ASSIGNED TASK
Please copy every line with the string "when" from the entries below.

[Saved entries]

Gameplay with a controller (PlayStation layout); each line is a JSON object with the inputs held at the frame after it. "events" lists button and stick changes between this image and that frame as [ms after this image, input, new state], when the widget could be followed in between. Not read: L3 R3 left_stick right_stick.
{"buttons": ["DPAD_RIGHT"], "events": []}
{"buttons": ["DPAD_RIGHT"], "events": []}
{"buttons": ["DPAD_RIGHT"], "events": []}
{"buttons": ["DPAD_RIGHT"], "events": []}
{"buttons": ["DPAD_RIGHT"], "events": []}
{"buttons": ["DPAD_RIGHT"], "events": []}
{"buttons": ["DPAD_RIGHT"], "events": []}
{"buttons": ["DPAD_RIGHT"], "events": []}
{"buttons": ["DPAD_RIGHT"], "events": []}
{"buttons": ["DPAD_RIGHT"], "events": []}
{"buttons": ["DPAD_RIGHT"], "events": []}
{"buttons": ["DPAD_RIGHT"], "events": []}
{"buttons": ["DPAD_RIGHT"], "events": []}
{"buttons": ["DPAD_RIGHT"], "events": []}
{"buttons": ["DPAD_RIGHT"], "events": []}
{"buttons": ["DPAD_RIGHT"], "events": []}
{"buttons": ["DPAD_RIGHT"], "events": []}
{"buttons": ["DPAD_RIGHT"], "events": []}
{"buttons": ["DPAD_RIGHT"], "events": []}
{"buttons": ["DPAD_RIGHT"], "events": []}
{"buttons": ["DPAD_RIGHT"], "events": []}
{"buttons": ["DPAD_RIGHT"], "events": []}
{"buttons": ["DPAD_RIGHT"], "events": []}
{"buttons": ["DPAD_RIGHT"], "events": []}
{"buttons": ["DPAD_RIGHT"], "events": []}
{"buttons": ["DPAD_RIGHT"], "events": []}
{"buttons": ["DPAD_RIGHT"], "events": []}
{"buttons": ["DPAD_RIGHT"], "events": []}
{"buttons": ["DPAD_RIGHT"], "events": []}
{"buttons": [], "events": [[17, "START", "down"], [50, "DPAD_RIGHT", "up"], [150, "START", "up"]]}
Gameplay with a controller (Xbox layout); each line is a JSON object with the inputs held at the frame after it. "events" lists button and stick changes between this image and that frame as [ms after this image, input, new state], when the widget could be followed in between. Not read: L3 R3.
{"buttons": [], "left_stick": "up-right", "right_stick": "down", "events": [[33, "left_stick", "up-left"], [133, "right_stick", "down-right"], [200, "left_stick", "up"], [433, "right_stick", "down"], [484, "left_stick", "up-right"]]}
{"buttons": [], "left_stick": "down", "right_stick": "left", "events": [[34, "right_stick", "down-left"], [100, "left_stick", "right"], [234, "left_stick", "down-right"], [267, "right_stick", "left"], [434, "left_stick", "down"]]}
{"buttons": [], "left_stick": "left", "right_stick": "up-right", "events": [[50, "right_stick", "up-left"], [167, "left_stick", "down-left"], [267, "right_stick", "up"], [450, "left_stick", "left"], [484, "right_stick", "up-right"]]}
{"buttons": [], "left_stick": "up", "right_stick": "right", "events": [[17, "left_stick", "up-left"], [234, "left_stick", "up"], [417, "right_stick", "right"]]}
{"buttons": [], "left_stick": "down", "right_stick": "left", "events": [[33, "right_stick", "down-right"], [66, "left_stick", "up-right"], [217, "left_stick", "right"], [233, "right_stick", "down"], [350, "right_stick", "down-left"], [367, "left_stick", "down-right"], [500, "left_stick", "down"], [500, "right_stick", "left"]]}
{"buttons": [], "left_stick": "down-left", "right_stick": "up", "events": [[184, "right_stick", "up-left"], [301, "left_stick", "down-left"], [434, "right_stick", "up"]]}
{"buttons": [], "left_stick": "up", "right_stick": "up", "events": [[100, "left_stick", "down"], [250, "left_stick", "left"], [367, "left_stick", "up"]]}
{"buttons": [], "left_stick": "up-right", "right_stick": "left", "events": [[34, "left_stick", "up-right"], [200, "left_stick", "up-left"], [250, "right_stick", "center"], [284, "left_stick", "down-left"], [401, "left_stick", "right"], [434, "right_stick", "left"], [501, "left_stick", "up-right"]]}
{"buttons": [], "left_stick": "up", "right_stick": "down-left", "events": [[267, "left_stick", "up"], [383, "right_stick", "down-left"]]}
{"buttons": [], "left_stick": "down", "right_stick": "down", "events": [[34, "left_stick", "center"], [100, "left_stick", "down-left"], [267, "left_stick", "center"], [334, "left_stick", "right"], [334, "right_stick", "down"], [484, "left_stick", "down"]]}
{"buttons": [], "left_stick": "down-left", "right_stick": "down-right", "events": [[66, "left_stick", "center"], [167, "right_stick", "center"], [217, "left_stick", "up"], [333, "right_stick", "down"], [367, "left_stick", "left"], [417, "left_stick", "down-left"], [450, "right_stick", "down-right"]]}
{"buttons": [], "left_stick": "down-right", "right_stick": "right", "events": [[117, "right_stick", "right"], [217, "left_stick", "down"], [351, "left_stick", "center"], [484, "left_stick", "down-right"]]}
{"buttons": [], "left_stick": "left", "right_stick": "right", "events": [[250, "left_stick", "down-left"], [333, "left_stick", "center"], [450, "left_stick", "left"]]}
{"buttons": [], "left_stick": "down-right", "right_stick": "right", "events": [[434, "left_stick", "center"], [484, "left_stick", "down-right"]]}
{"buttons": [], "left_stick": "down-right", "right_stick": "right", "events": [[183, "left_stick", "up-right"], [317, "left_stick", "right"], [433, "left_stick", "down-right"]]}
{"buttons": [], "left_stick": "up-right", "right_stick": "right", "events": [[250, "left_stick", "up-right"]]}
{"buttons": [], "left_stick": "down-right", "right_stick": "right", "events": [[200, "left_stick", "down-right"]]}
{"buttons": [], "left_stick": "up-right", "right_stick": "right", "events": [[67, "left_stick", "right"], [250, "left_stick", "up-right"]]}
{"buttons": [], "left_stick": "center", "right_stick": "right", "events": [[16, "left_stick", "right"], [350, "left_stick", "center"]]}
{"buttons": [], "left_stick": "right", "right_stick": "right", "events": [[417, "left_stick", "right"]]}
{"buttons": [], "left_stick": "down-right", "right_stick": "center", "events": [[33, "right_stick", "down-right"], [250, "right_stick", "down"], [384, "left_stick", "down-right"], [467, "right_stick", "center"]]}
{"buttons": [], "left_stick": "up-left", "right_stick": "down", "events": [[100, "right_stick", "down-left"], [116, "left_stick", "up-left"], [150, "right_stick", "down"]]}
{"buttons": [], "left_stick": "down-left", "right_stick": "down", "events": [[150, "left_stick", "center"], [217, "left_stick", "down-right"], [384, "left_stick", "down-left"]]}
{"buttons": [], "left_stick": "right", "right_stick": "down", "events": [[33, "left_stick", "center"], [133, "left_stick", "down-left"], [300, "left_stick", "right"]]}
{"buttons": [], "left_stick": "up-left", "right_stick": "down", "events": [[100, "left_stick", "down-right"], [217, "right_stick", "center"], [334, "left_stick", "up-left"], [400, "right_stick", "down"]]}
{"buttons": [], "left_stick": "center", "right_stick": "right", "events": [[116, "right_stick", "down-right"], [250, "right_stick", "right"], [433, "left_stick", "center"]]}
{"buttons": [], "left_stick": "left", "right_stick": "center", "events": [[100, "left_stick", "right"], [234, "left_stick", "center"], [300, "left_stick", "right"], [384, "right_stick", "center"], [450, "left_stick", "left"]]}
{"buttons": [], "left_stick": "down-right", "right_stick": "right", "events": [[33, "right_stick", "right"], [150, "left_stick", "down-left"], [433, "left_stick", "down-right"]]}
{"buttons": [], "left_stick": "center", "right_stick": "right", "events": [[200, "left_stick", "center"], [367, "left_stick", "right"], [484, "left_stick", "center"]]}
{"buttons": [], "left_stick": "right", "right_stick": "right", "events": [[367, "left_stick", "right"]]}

SOLUTION FOR THIS EXERCISE
Gameplay with a controller (PlayStation layout); each line is a JSON object with the inputs held at the frame after it. "events" lists button and stick changes between this image and that frame as [ms after this image, input, new state], when the widget could be followed in between. Not read: L3 R3 left_stick right_stick.
Gameplay with a controller (Xbox layout); each line is a JSON object with the inputs held at the frame after it. "events" lists button and stick changes between this image and that frame as [ms after this image, input, new state], when the widget could be followed in between. Not read: L3 R3.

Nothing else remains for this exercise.